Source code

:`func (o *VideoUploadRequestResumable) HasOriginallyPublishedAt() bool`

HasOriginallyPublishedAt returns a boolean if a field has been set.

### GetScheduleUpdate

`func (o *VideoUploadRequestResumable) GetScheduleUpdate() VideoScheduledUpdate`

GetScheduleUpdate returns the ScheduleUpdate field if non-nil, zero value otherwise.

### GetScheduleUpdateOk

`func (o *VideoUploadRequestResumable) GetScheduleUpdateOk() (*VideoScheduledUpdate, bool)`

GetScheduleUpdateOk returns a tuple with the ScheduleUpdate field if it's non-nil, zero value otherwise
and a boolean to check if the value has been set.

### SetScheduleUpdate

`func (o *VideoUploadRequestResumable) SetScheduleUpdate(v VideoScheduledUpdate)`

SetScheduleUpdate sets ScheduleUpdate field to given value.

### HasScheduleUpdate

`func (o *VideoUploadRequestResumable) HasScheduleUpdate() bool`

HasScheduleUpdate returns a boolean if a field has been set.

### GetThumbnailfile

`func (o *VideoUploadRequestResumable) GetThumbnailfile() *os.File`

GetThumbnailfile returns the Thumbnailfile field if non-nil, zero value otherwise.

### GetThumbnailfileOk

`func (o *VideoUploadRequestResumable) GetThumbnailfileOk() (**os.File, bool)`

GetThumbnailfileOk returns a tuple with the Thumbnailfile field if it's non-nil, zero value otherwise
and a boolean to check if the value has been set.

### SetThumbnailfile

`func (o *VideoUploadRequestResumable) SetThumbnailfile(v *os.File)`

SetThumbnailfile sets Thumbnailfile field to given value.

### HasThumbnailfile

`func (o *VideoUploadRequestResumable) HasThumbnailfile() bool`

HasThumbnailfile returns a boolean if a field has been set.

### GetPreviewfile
⁂
Within the records, filter for lines that contain the word "tuple" and show each one.

▸ Task result:
GetScheduleUpdateOk returns a tuple with the ScheduleUpdate field if it's non-nil, zero value otherwise
GetThumbnailfileOk returns a tuple with the Thumbnailfile field if it's non-nil, zero value otherwise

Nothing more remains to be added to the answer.